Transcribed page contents
───
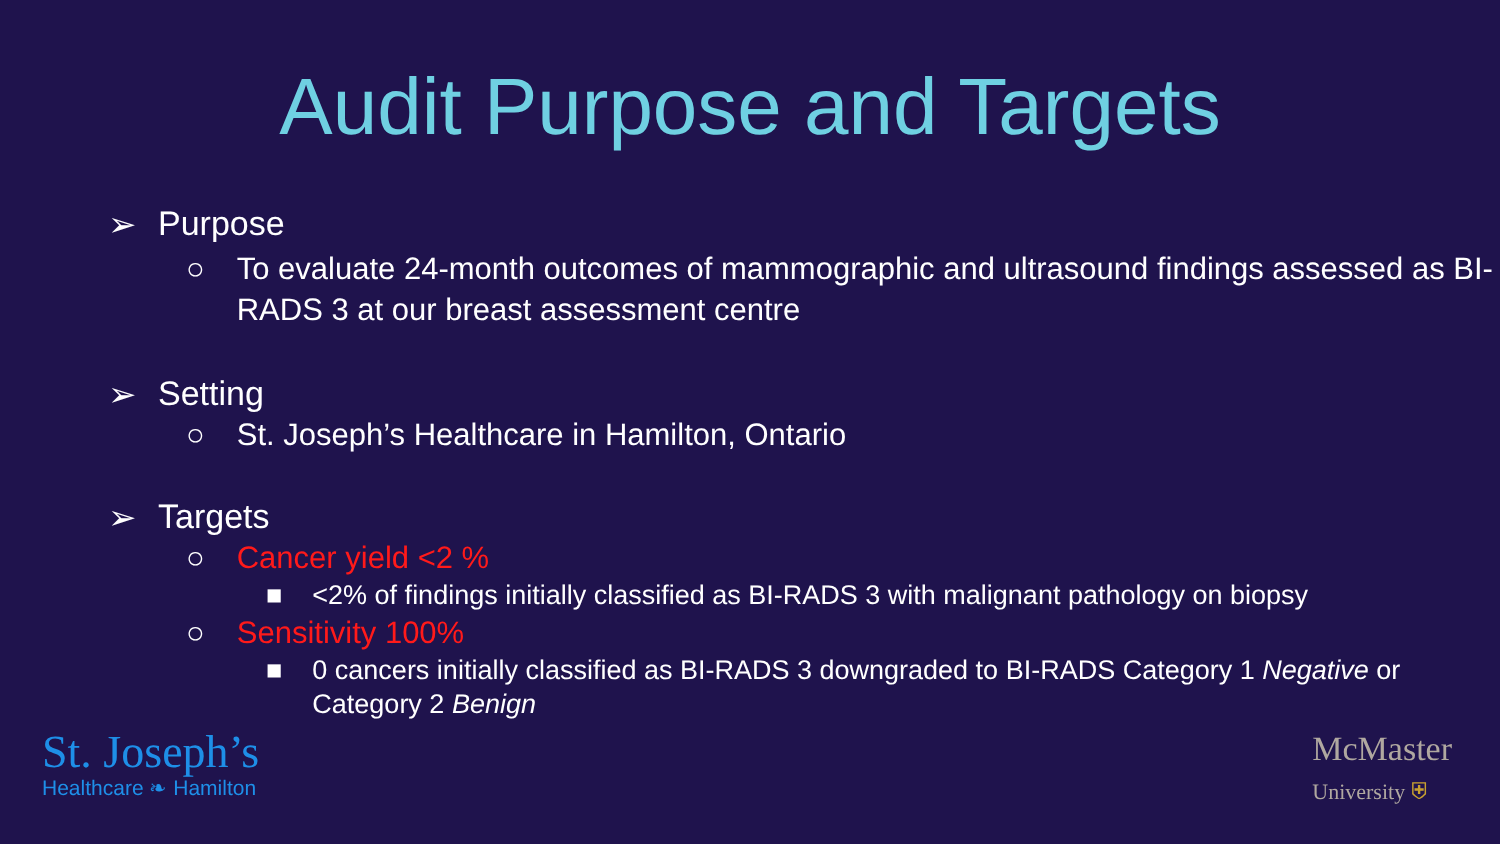Audit Purpose and Targets
➢ Purpose
○ To evaluate 24-month outcomes of mammographic and ultrasound findings assessed as BI-RADS 3 at our breast assessment centre
➢ Setting
○ St. Joseph’s Healthcare in Hamilton, Ontario
➢ Targets
○ Cancer yield <2 %
■ <2% of findings initially classified as BI-RADS 3 with malignant pathology on biopsy
○ Sensitivity 100%
■ 0 cancers initially classified as BI-RADS 3 downgraded to BI-RADS Category 1 Negative or Category 2 Benign
St. Joseph’s
Healthcare ❧ Hamilton
McMaster
University ⛨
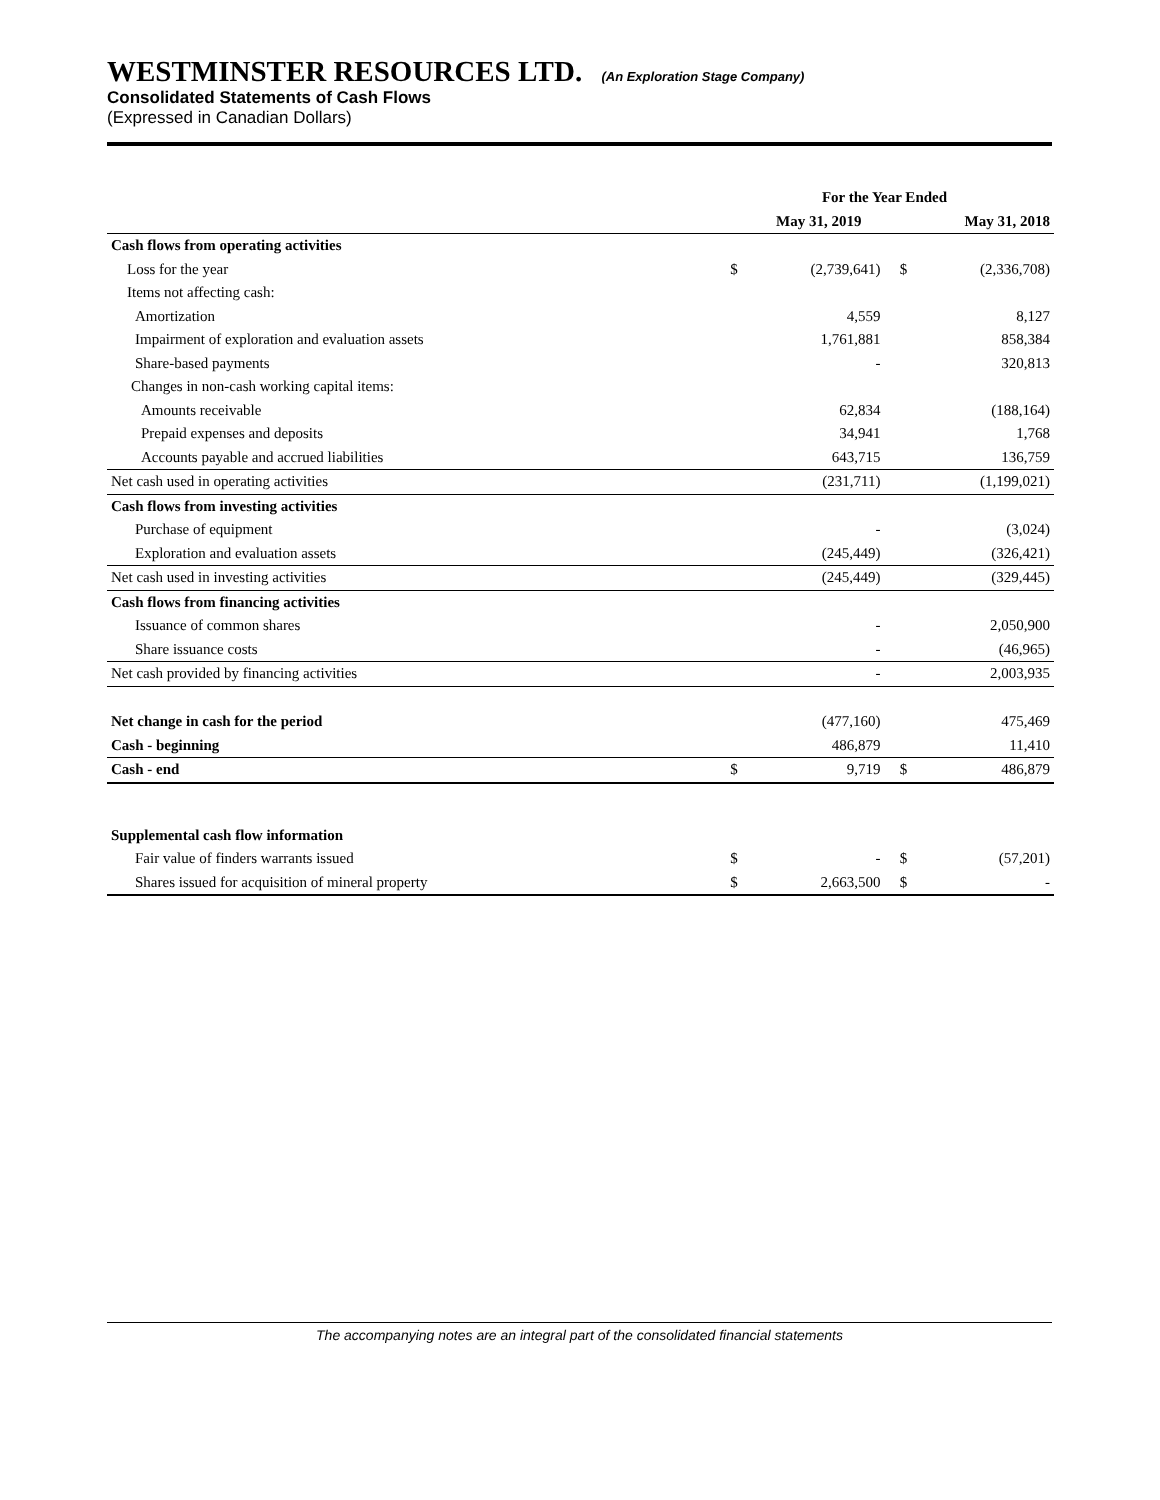WESTMINSTER RESOURCES LTD. (An Exploration Stage Company)
Consolidated Statements of Cash Flows
(Expressed in Canadian Dollars)
| | For the Year Ended | | | |
| --- | --- | --- | --- | --- |
| | | May 31, 2019 | | May 31, 2018 |
| Cash flows from operating activities | | | | |
| Loss for the year | $ | (2,739,641) | $ | (2,336,708) |
| Items not affecting cash: | | | | |
| Amortization | | 4,559 | | 8,127 |
| Impairment of exploration and evaluation assets | | 1,761,881 | | 858,384 |
| Share-based payments | | - | | 320,813 |
| Changes in non-cash working capital items: | | | | |
| Amounts receivable | | 62,834 | | (188,164) |
| Prepaid expenses and deposits | | 34,941 | | 1,768 |
| Accounts payable and accrued liabilities | | 643,715 | | 136,759 |
| Net cash used in operating activities | | (231,711) | | (1,199,021) |
| Cash flows from investing activities | | | | |
| Purchase of equipment | | - | | (3,024) |
| Exploration and evaluation assets | | (245,449) | | (326,421) |
| Net cash used in investing activities | | (245,449) | | (329,445) |
| Cash flows from financing activities | | | | |
| Issuance of common shares | | - | | 2,050,900 |
| Share issuance costs | | - | | (46,965) |
| Net cash provided by financing activities | | - | | 2,003,935 |
| Net change in cash for the period | | (477,160) | | 475,469 |
| Cash - beginning | | 486,879 | | 11,410 |
| Cash - end | $ | 9,719 | $ | 486,879 |
| Supplemental cash flow information | | | | |
| Fair value of finders warrants issued | $ | - | $ | (57,201) |
| Shares issued for acquisition of mineral property | $ | 2,663,500 | $ | - |
The accompanying notes are an integral part of the consolidated financial statements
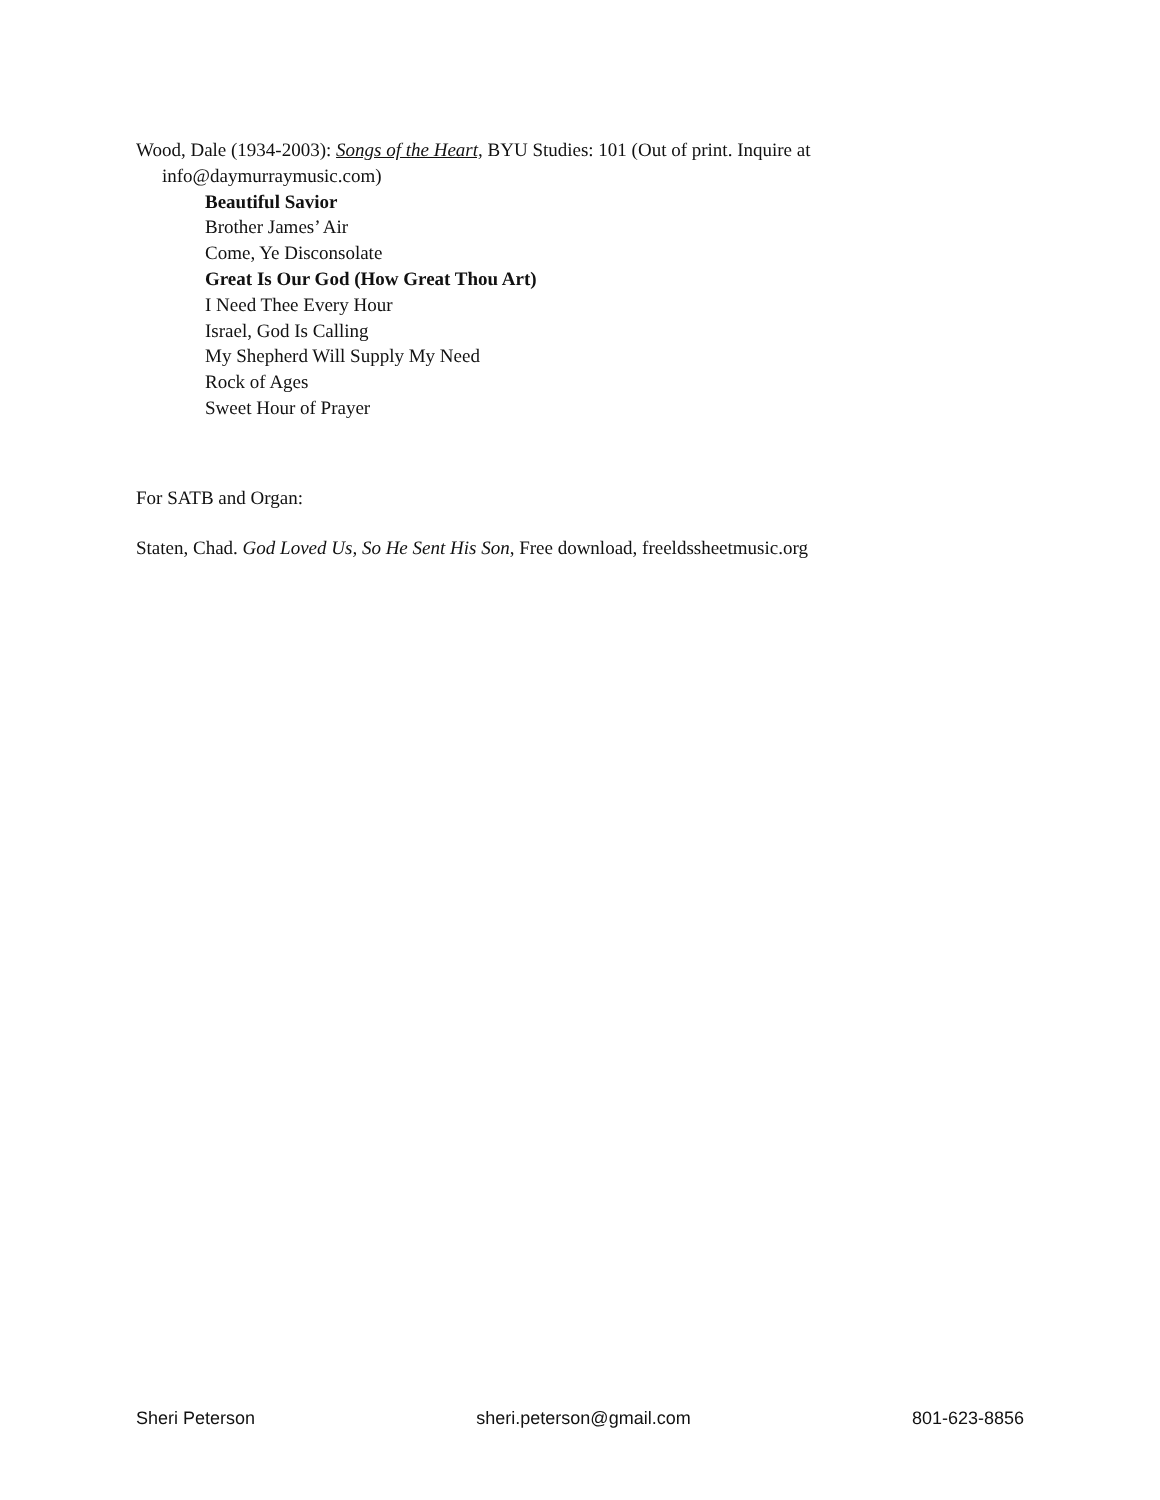Wood, Dale (1934-2003): Songs of the Heart, BYU Studies: 101 (Out of print. Inquire at info@daymurraymusic.com)
Beautiful Savior
Brother James’ Air
Come, Ye Disconsolate
Great Is Our God (How Great Thou Art)
I Need Thee Every Hour
Israel, God Is Calling
My Shepherd Will Supply My Need
Rock of Ages
Sweet Hour of Prayer
For SATB and Organ:
Staten, Chad. God Loved Us, So He Sent His Son, Free download, freeldssheetmusic.org
Sheri Peterson sheri.peterson@gmail.com 801-623-8856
───
*The task*
Reproduce each entry verbatim, excluding any embedded images.

*Response for this exercise*
Audit Purpose and Targets
➢ Purpose
○ To evaluate 24-month outcomes of mammographic and ultrasound findings assessed as BI-RADS 3 at our breast assessment centre
➢ Setting
○ St. Joseph’s Healthcare in Hamilton, Ontario
➢ Targets
○ Cancer yield <2 %
■ <2% of findings initially classified as BI-RADS 3 with malignant pathology on biopsy
○ Sensitivity 100%
■ 0 cancers initially classified as BI-RADS 3 downgraded to BI-RADS Category 1 Negative or Category 2 Benign
St. Joseph’s
Healthcare ❧ Hamilton
McMaster
University ⛨
WESTMINSTER RESOURCES LTD. (An Exploration Stage Company)
Consolidated Statements of Cash Flows
(Expressed in Canadian Dollars)
| | For the Year Ended | | | |
| --- | --- | --- | --- | --- |
| | | May 31, 2019 | | May 31, 2018 |
| Cash flows from operating activities | | | | |
| Loss for the year | $ | (2,739,641) | $ | (2,336,708) |
| Items not affecting cash: | | | | |
| Amortization | | 4,559 | | 8,127 |
| Impairment of exploration and evaluation assets | | 1,761,881 | | 858,384 |
| Share-based payments | | - | | 320,813 |
| Changes in non-cash working capital items: | | | | |
| Amounts receivable | | 62,834 | | (188,164) |
| Prepaid expenses and deposits | | 34,941 | | 1,768 |
| Accounts payable and accrued liabilities | | 643,715 | | 136,759 |
| Net cash used in operating activities | | (231,711) | | (1,199,021) |
| Cash flows from investing activities | | | | |
| Purchase of equipment | | - | | (3,024) |
| Exploration and evaluation assets | | (245,449) | | (326,421) |
| Net cash used in investing activities | | (245,449) | | (329,445) |
| Cash flows from financing activities | | | | |
| Issuance of common shares | | - | | 2,050,900 |
| Share issuance costs | | - | | (46,965) |
| Net cash provided by financing activities | | - | | 2,003,935 |
| Net change in cash for the period | | (477,160) | | 475,469 |
| Cash - beginning | | 486,879 | | 11,410 |
| Cash - end | $ | 9,719 | $ | 486,879 |
| Supplemental cash flow information | | | | |
| Fair value of finders warrants issued | $ | - | $ | (57,201) |
| Shares issued for acquisition of mineral property | $ | 2,663,500 | $ | - |
The accompanying notes are an integral part of the consolidated financial statements
Wood, Dale (1934-2003): Songs of the Heart, BYU Studies: 101 (Out of print. Inquire at info@daymurraymusic.com)
Beautiful Savior
Brother James’ Air
Come, Ye Disconsolate
Great Is Our God (How Great Thou Art)
I Need Thee Every Hour
Israel, God Is Calling
My Shepherd Will Supply My Need
Rock of Ages
Sweet Hour of Prayer
For SATB and Organ:
Staten, Chad. God Loved Us, So He Sent His Son, Free download, freeldssheetmusic.org
Sheri Peterson sheri.peterson@gmail.com 801-623-8856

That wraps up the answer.